Excerpted passage:
We believe our operating margin will experience downward pressure as a result of increasing competition and increased expenditures for many aspects of our business, including Motorola. For instance, our operating margin will experience downward pressure if a greater percentage of our revenues comes from ads placed on our Google Network Members’ websites compared to revenues generated through ads placed on our own websites or if we spend a proportionately larger amount to promote the distribution of certain products, including Google Chrome. Both the margin on revenues we generate from our Google Network Members and the margin on revenues from our Motorola business is significantly less than the margin on revenues we generate from advertising on our websites. Also, the margins on advertising revenues from mobile devices and newer advertising formats are generally less than the margin on revenues we generate from advertising on our websites. Additionally, the margin we earn on revenues generated from our Google Network Members could decrease in the future if we pay an even larger percentage of advertising fees to our Google Network Members.
We are subject to increased regulatory scrutiny that may negatively impact our business.
The growth of our company and our expansion into a variety of new fields implicate a variety of new regulatory issues, and we have experienced increased regulatory scrutiny as we have grown. In particular, we are cooperating with the regulatory authorities in the United States and abroad, including the U.S. Federal Trade Commission (FTC), the European Commission (EC), and several state attorneys general in investigations they are conducting with respect to our business and its impact on competition. Legislators and regulators, including those conducting investigations in the U.S. and Europe, may make legal and regulatory changes, or interpret and apply existing laws, in ways that make our products and services less useful to our users, require us to incur substantial costs, expose us to unanticipated civil or criminal liability, or cause us to change our business practices. These changes or increased costs could negatively impact our business and results of operations in material ways.
We are regularly subject to claims, suits, government investigations, and other proceedings that may result in adverse outcomes.

Exercise a: Transcribe the stretch of the listing from the line containing "genus: Carex" through the line containing "collectors: H. M. Smith", including both of those lines.
The passage on Google's business risks has no connection to the listing.

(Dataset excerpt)
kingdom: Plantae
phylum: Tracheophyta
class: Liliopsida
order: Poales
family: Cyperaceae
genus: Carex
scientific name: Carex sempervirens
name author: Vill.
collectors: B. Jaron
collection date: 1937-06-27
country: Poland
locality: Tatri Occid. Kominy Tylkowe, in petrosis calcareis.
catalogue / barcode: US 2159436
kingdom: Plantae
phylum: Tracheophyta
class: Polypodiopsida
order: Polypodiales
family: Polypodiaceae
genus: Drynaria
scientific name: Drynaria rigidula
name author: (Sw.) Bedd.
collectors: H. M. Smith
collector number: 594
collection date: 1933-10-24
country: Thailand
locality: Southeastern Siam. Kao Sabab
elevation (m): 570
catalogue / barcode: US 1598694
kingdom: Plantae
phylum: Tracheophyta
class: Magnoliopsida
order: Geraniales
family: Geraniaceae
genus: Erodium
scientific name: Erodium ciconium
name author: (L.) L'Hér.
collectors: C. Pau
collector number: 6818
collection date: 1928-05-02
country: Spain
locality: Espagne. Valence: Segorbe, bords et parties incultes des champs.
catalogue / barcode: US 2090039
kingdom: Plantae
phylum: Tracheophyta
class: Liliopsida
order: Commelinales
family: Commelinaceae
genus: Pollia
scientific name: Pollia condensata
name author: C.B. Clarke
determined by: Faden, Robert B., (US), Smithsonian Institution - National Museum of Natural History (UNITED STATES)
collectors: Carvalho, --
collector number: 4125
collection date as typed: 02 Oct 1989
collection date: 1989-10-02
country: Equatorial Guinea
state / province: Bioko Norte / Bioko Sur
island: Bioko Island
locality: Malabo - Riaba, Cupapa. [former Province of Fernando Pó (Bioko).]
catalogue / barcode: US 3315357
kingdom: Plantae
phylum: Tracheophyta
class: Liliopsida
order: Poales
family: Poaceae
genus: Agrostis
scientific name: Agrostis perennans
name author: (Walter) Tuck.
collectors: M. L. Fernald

Exercise b: How might the passage on Google's business risks go on? Write the next part of it, starting after its final sentence.

Exercise result a:
genus: Carex
scientific name: Carex sempervirens
name author: Vill.
collectors: B. Jaron
collection date: 1937-06-27
country: Poland
locality: Tatri Occid. Kominy Tylkowe, in petrosis calcareis.
catalogue / barcode: US 2159436
kingdom: Plantae
phylum: Tracheophyta
class: Polypodiopsida
order: Polypodiales
family: Polypodiaceae
genus: Drynaria
scientific name: Drynaria rigidula
name author: (Sw.) Bedd.
collectors: H. M. Smith

Exercise result b:
We are regularly subject to claims, suits, government investigations, and other proceedings involving competition and antitrust (such as the pending investigations by the FTC and the EC), intellectual property, privacy, tax, labor and employment, commercial disputes, content generated by our users, goods and services offered by advertisers or publishers using our platforms, and other matters. Our acquisition of Motorola also exposes us to the risk of product liability and other litigation involving assertions about product defects, as well as health and safety, hazardous materials usage, and other environmental concerns. In addition, our Motorola business faces intellectual property litigation, as further discussed later, that exposes us to the risk of exclusion and cease and desist orders, which could limit our ability to sell Motorola products.
Such claims, suits, government investigations, and proceedings are inherently uncertain and their results cannot be predicted with certainty. Regardless of the outcome, such legal proceedings can have an adverse impact on us because of legal costs, diversion of management resources, and other factors. Determining reserves for our pending litigation is a complex, fact-intensive process that requires significant judgment. It is possible that a resolution of one or more such proceedings could result in substantial fines and penalties that could adversely affect our business, consolidated financial position, results of operations, or cash flows in a particular period. These proceedings could also result in reputational harm, criminal sanctions, consent decrees, or orders preventing us from offering certain features, functionalities, products, or services, requiring a change in our business practices or product recalls or other field action, or requiring development of non-infringing or otherwise altered products or technologies. Any of these consequences could adversely affect our business and results of operations.
Our business depends on a strong brand, and failing to maintain and enhance our brand would hurt our ability to expand our base of users, advertisers, Google Network Members, and other partners.
The brand identity that we have developed has significantly contributed to the success of our business. Maintaining and enhancing the “Google” brand is critical to expanding our base of users, advertisers, Google Network Members, and other partners. We believe that the importance of brand recognition will increase due to the relatively low barriers to entry in the internet market. Our brand may be negatively impacted by a number of factors, including data protection and security issues, service outages, and product malfunctions. If we fail to maintain and enhance the “Google” brand, or if we incur excessive expenses in this effort, our business, operating results, and financial condition will be materially and adversely affected. Maintaining and enhancing our brand will depend largely on our ability to be a technology leader and continue to provide high-quality innovative products and services, which we may not do successfully.
A variety of new and existing U.S. and foreign laws could subject us to claims or otherwise harm our business.
We are subject to numerous U.S. and foreign laws and regulations covering a wide variety of subject matters. New laws and regulations (or new interpretations of existing laws and regulations) may also impact our business. The costs of compliance with these laws and regulations are high and are likely to increase in the future. Any failure on our part to comply with these laws and regulations can result in negative publicity and diversion of management time and effort and may subject us to significant liabilities and other penalties.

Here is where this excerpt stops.